California accuses JPMorgan Chase of debt-collection abuses


NEW YORK -- California Atty. Gen. Kamala Harris has accused JPMorgan Chase & Co. of using fraudulent and unlawful debt-collection practices against some 100,000 credit card holders in the state.

In a lawsuit filed Thursday, Harris’ office claims the major Wall Street bank employed abusive and illegal practices over at least three years.

Chase’s use of illegal robo-signing was “widespread,” Harris’ office alleges. The practice involved automatic signing of various documents -- some sworn -- without reviewing the paperwork or bank records.


“Sewer service” litigation against borrowers was also used by Chase, the suit alleges. The bank failed to even notify credit card holders it was taking them to court, while Chase claimed they had been notified as required by law, Harris’ office claims.
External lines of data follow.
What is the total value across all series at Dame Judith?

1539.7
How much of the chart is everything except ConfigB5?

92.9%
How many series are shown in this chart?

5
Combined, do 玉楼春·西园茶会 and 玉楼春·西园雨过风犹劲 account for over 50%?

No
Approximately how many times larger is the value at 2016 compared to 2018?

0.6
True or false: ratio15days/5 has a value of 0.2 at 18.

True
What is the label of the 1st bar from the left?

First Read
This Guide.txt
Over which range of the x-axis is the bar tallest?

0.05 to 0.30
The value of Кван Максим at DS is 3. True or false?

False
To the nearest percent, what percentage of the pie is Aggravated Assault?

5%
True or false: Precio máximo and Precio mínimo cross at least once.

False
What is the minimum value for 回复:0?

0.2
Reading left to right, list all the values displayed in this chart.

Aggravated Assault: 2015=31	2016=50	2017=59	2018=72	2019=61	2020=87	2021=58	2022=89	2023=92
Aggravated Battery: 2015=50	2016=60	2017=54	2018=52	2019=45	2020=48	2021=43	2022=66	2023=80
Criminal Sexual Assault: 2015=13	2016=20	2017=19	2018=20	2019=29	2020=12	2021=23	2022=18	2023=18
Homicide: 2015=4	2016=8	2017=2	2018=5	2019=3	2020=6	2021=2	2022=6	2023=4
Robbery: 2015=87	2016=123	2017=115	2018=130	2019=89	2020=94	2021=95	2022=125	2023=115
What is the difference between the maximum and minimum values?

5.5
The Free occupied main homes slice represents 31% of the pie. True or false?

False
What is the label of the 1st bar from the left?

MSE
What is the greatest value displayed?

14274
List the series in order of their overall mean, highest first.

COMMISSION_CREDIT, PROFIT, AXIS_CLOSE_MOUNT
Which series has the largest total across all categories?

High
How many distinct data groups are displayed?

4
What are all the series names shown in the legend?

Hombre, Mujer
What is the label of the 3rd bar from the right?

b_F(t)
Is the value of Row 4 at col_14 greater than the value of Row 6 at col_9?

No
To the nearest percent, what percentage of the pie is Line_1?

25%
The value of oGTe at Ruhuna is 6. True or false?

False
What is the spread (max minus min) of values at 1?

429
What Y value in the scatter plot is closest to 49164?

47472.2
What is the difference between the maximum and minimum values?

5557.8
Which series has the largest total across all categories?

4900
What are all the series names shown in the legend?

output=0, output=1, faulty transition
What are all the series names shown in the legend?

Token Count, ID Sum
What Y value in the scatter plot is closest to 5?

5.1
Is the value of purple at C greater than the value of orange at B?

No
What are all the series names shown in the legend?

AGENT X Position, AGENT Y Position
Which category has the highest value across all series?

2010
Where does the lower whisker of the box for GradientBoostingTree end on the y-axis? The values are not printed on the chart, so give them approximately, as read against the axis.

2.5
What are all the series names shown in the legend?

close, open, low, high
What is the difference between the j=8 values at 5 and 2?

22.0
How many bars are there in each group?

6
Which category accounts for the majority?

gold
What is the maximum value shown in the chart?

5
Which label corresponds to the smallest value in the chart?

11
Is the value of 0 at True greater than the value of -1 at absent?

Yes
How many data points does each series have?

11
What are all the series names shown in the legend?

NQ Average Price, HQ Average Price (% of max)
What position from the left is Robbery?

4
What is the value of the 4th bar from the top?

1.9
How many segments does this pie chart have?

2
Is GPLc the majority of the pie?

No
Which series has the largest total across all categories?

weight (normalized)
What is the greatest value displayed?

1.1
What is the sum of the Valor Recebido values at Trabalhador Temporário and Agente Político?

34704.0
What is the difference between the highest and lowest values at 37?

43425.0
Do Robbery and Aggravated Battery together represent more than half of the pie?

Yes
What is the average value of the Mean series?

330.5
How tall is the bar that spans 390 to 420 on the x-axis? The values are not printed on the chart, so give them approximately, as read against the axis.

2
Chase, the lawsuit claims, effectively used California’s judicial system like a “mill” to obtain default judgments and garnish borrowers’ wages. The bank filed thousands of lawsuits every month from January 2008 until April 2011, the state claims. On one day alone, Chase lodged 469 such suits.

Chase also sought default judgments against borrowers who were military members on active duty, the suit claims.

“At nearly every stage of the collection process, defendants cut corners in the name of speed, cost savings and their own convenience, providing only the thinnest veneer of legitimacy to their lawsuits,” the complaint says.

Paul Hartwick, a Chase spokesman, said the bank had no comment on the lawsuit.

In a statement, Harris said Chase’s actions amounted to “serious misconduct.”

“This enforcement action seeks to hold Chase accountable for systematically using illegal tactics to flood California’s courts with specious lawsuits against consumers,” Harris said. “My office will demand a permanent halt to these practices and redress for borrowers who have been harmed.”